Exercise: Could you present every line of the material below as a numbered list, omitting the blank lines?

Records shown:
┌──
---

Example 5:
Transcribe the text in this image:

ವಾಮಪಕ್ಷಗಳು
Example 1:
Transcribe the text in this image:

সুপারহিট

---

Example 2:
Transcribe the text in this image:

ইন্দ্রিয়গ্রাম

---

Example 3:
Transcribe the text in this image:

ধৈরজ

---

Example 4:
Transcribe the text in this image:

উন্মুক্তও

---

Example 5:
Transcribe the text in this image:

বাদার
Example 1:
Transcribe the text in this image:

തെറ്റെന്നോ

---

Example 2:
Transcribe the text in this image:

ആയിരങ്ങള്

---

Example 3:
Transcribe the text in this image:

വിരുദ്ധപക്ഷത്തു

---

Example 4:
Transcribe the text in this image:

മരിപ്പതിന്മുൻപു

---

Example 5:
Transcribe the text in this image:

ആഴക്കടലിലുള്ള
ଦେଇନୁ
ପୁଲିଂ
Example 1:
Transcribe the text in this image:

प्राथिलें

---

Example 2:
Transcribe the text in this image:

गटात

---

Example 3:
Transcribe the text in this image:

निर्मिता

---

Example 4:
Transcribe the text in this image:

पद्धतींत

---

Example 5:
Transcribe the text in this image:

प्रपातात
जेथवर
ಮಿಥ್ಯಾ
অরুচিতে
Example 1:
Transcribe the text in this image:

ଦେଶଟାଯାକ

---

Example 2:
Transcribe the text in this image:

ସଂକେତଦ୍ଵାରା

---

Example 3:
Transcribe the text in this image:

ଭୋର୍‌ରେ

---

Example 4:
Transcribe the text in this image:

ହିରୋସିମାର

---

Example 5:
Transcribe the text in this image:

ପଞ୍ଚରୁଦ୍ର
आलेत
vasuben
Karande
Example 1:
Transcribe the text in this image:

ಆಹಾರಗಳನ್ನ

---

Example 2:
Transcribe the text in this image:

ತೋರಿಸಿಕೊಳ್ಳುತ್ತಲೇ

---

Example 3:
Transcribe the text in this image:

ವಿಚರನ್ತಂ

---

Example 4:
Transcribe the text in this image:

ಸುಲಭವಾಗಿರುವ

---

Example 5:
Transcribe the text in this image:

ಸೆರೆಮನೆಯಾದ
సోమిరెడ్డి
└──
Final result:
1. ---
2. Example 5:
3. Transcribe the text in this image:
4. ವಾಮಪಕ್ಷಗಳು
5. Example 1:
6. Transcribe the text in this image:
7. সুপারহিট
8. ---
9. Example 2:
10. Transcribe the text in this image:
11. ইন্দ্রিয়গ্রাম
12. ---
13. Example 3:
14. Transcribe the text in this image:
15. ধৈরজ
16. ---
17. Example 4:
18. Transcribe the text in this image:
19. উন্মুক্তও
20. ---
21. Example 5:
22. Transcribe the text in this image:
23. বাদার
24. Example 1:
25. Transcribe the text in this image:
26. തെറ്റെന്നോ
27. ---
28. Example 2:
29. Transcribe the text in this image:
30. ആയിരങ്ങള്
31. ---
32. Example 3:
33. Transcribe the text in this image:
34. വിരുദ്ധപക്ഷത്തു
35. ---
36. Example 4:
37. Transcribe the text in this image:
38. മരിപ്പതിന്മുൻപു
39. ---
40. Example 5:
41. Transcribe the text in this image:
42. ആഴക്കടലിലുള്ള
43. ଦେଇନୁ
44. ପୁଲିଂ
45. Example 1:
46. Transcribe the text in this image:
47. प्राथिलें
48. ---
49. Example 2:
50. Transcribe the text in this image:
51. गटात
52. ---
53. Example 3:
54. Transcribe the text in this image:
55. निर्मिता
56. ---
57. Example 4:
58. Transcribe the text in this image:
59. पद्धतींत
60. ---
61. Example 5:
62. Transcribe the text in this image:
63. प्रपातात
64. जेथवर
65. ಮಿಥ್ಯಾ
66. অরুচিতে
67. Example 1:
68. Transcribe the text in this image:
69. ଦେଶଟାଯାକ
70. ---
71. Example 2:
72. Transcribe the text in this image:
73. ସଂକେତଦ୍ଵାରା
74. ---
75. Example 3:
76. Transcribe the text in this image:
77. ଭୋର୍‌ରେ
78. ---
79. Example 4:
80. Transcribe the text in this image:
81. ହିରୋସିମାର
82. ---
83. Example 5:
84. Transcribe the text in this image:
85. ପଞ୍ଚରୁଦ୍ର
86. आलेत
87. vasuben
88. Karande
89. Example 1:
90. Transcribe the text in this image:
91. ಆಹಾರಗಳನ್ನ
92. ---
93. Example 2:
94. Transcribe the text in this image:
95. ತೋರಿಸಿಕೊಳ್ಳುತ್ತಲೇ
96. ---
97. Example 3:
98. Transcribe the text in this image:
99. ವಿಚರನ್ತಂ
100. ---
101. Example 4:
102. Transcribe the text in this image:
103. ಸುಲಭವಾಗಿರುವ
104. ---
105. Example 5:
106. Transcribe the text in this image:
107. ಸೆರೆಮನೆಯಾದ
108. సోమిరెడ్డి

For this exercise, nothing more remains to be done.